Task:
Count the lines in the rows below that contain the string "Bank", matching case exactly, and reply with only that number.

Material to process: Begin

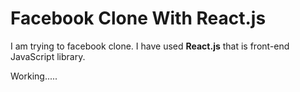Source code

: # Facebook Clone With React.js
I am trying to facebook clone. I have used <strong>React.js</strong> that is front-end JavaScript library.

Working.....
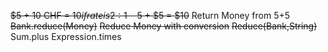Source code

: ~~$5 + 10 CHF = $10 if rate is 2:1~~
~~$5 + $5 = $10~~
Return Money from $5+$5
~~Bank.reduce(Money)~~
~~Reduce Money with conversion~~
~~Reduce(Bank,String)~~
Sum.plus
Expression.times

Material to process: End

Final answer:
2